### Job item
From the first line to the last, write out the records exactly.

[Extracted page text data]
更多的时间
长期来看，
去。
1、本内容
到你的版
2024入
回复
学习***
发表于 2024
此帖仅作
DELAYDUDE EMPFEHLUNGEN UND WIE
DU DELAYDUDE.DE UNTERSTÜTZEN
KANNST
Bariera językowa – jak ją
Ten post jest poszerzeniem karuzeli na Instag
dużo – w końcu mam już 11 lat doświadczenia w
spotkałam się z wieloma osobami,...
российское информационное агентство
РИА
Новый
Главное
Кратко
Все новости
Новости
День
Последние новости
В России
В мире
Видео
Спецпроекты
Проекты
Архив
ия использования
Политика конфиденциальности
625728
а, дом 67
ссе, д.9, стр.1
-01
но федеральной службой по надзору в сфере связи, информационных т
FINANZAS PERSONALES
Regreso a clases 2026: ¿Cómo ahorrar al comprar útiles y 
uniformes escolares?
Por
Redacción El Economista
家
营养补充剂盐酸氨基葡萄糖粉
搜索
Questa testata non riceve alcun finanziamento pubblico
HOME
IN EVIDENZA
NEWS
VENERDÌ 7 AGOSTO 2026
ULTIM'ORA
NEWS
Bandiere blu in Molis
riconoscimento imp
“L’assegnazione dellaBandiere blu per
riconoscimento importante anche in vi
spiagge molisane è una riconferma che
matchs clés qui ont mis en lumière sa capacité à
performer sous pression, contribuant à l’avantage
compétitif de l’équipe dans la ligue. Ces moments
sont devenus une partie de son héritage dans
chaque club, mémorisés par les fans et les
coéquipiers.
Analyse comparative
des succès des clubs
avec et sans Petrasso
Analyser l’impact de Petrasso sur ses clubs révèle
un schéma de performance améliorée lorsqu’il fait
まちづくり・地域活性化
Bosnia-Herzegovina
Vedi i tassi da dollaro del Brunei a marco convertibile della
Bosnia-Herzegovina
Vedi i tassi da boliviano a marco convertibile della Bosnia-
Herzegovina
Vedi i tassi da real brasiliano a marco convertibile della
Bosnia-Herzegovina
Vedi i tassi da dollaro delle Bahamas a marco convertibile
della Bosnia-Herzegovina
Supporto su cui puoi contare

### Answer
更多的时间
长期来看，
去。
1、本内容
到你的版
2024入
回复
学习***
发表于 2024
此帖仅作
DELAYDUDE EMPFEHLUNGEN UND WIE
DU DELAYDUDE.DE UNTERSTÜTZEN
KANNST
Bariera językowa – jak ją
Ten post jest poszerzeniem karuzeli na Instag
dużo – w końcu mam już 11 lat doświadczenia w
spotkałam się z wieloma osobami,...
российское информационное агентство
РИА
Новый
Главное
Кратко
Все новости
Новости
День
Последние новости
В России
В мире
Видео
Спецпроекты
Проекты
Архив
ия использования
Политика конфиденциальности
625728
а, дом 67
ссе, д.9, стр.1
-01
но федеральной службой по надзору в сфере связи, информационных т
FINANZAS PERSONALES
Regreso a clases 2026: ¿Cómo ahorrar al comprar útiles y 
uniformes escolares?
Por
Redacción El Economista
家
营养补充剂盐酸氨基葡萄糖粉
搜索
Questa testata non riceve alcun finanziamento pubblico
HOME
IN EVIDENZA
NEWS
VENERDÌ 7 AGOSTO 2026
ULTIM'ORA
NEWS
Bandiere blu in Molis
riconoscimento imp
“L’assegnazione dellaBandiere blu per
riconoscimento importante anche in vi
spiagge molisane è una riconferma che
matchs clés qui ont mis en lumière sa capacité à
performer sous pression, contribuant à l’avantage
compétitif de l’équipe dans la ligue. Ces moments
sont devenus une partie de son héritage dans
chaque club, mémorisés par les fans et les
coéquipiers.
Analyse comparative
des succès des clubs
avec et sans Petrasso
Analyser l’impact de Petrasso sur ses clubs révèle
un schéma de performance améliorée lorsqu’il fait
まちづくり・地域活性化
Bosnia-Herzegovina
Vedi i tassi da dollaro del Brunei a marco convertibile della
Bosnia-Herzegovina
Vedi i tassi da boliviano a marco convertibile della Bosnia-
Herzegovina
Vedi i tassi da real brasiliano a marco convertibile della
Bosnia-Herzegovina
Vedi i tassi da dollaro delle Bahamas a marco convertibile
della Bosnia-Herzegovina
Supporto su cui puoi contare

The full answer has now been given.